Check each line of the records below and collect those holding "рекордов".

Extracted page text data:
-------

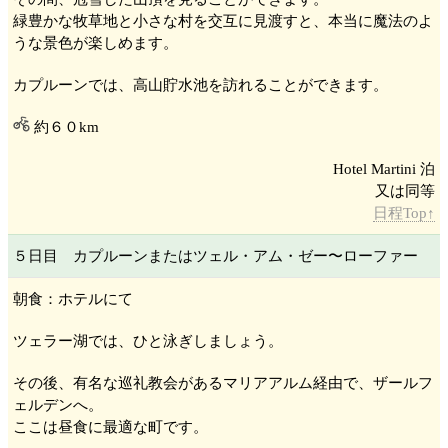
緑豊かな牧草地と小さな村を交互に見渡すと、本当に魔法のよ
うな景色が楽しめます。
カプルーン
では、高山貯水池を訪れることができます。
約６０km
Hotel Martini 泊
日程Top↑
５日目 カプルーン
またはツェル・アム・ゼー
〜ローファー
朝食：ホテルにて
ツェラー湖
では、ひと泳ぎしましょう。
その後、有名な巡礼教会があるマリアアルム
経由で、ザールフ
ェルデン
へ。
ここは昼食に最適な町です。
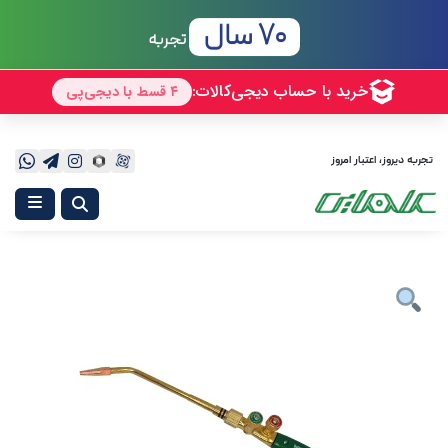
70 سال
تجربه
تجربه دیروز، اعتبار امروز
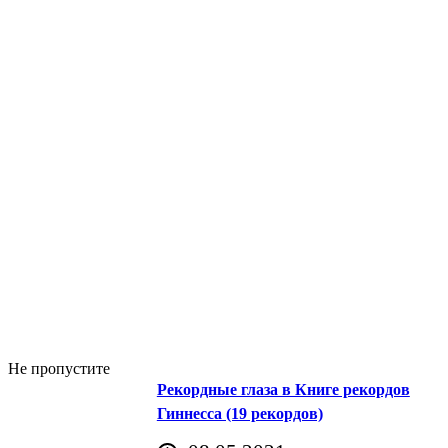
Не пропустите
Рекордные глаза в Книге рекордов
Гиннесса (19 рекордов)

-------

Output of the task:
Рекордные глаза в Книге рекордов
Гиннесса (19 рекордов)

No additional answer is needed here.